Gold demand in India could be weaker this year when compared to 2013. Weak monsoon rains could hit gold consumption as about 60% of gold demand originates from rural India, which is home to more than half of the nation's 1.2 billion people.
But the budget's tax incentives for marginal savers, which 'attempt to put more money in their hands' will 'indirectly' benefit the precious metal, said Somasundaram PR, managing director, India, World Gold Council.
"Gold has been intimately interlinked with Indian society and culture as well as playing an integral role in annual household savings. It is our hope that the short-term curbs on gold, understandable at the time they were introduced, but which have led to an increase in smuggling, will be reviewed and reversed soon.
"This will liberate the jewellery industry, which employs millions in direct employment, to gear up and modernise and deliver enhanced economic contribution," Somasundaram said in an emailed note.

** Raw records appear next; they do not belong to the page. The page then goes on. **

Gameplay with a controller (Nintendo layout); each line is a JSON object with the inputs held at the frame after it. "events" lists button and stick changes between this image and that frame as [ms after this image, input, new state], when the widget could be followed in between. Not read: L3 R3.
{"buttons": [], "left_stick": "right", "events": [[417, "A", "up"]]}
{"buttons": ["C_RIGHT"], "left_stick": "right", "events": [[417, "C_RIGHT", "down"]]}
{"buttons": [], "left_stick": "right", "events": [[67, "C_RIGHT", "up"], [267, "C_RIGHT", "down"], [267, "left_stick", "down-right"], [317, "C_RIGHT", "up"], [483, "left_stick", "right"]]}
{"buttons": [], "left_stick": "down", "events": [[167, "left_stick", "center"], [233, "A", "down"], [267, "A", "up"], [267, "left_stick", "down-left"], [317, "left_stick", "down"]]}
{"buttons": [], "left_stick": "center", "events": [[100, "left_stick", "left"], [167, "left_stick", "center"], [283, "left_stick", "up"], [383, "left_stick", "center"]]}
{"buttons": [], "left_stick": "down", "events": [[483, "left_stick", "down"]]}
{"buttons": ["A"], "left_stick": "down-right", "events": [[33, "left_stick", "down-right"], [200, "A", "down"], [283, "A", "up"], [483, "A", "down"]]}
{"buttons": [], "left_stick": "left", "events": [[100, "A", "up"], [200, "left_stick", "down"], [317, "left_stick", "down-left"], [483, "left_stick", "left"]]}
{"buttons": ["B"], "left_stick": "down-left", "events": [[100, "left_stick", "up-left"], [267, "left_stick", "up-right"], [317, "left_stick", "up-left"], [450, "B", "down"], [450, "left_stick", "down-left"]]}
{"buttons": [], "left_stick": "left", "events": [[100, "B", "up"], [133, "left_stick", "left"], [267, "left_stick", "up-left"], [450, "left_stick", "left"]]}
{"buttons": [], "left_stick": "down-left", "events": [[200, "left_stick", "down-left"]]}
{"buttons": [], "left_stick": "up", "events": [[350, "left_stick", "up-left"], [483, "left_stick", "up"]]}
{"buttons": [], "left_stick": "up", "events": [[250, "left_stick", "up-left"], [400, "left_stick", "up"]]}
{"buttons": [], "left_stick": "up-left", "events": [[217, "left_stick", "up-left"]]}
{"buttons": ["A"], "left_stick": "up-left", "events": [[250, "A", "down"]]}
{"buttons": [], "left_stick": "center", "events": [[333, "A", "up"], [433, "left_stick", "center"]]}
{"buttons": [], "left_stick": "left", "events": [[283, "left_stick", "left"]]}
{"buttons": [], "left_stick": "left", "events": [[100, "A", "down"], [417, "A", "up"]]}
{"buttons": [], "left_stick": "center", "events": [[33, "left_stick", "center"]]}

"The need of the hour is to stop seeing gold as part of the problem and instead focus on measures that will unlock the potentially transformative value of the gold stored in millions of private hands in order to fund growth.
"Gold can be part of the solution to the challenges that India faces today and it's time to re-engage all stakeholders to develop a coherent long term policy on gold that is aligned to the nation's economic objectives," he added.
Gold imports into India could rise 200 tonnes in the six months to December, a 14% increase over the first six months of the year, Bachhraj Bamalwa, director, All India Gems and Jewellery Trade Federation, told Reuters on 9 July.
Gold rose to a high of $1344.75 on 10 July, a near four-month high from the previous close of $1327.35. It has rallied more than 7.6% since June 2014.
India's central bank on 21 May further eased gold import restrictions, while also permitting local banks to provide gold loans to jewellers.
The Reserve Bank of India (RBI) permitted leading trading houses to import gold, a decision that afforded permission to over 20 entities, including banks, to import the precious metal.
Meanwhile, the resumption of gold loans to the sector, banned in 2013, made it easier for jewellers to finance purchases.
Earlier, in March, the RBI allowed five private sector banks to import gold, a move that marked the first step towards easing India's gold import curbs.
The Reserve Bank allowed HDFC Bank, Axis Bank, Kotak Mahindra Bank, IndusInd Bank and Yes Bank to import the precious metal, Reuters reported.
Modi May Abolish Curbs
India's new government was expected to relax the nation's tough bullion import restrictions after its predecessor raised duty on gold and tightened the movement of the metal.
Prime Minister Narendra Modi, speaking ahead of April 2014's general elections, said any action on gold must consider the interests of the public and traders, not just economics and policy.
Gold and silver imports to India plunged 40% to $33.46bn (£19.84bn, €24.46bn) in the financial year 2013-14 in the wake of hard-hitting government restrictions.
Three upward revisions to the import duties on gold in 2013, to a record 10%, and restrictions tying purchases to exports, discouraged gold buying in Asia's third largest economy last year.
While official imports in 2013 reached 750 tonnes, an additional 200 tonnes was believed to have been smuggled to India, according to estimates from the WGC.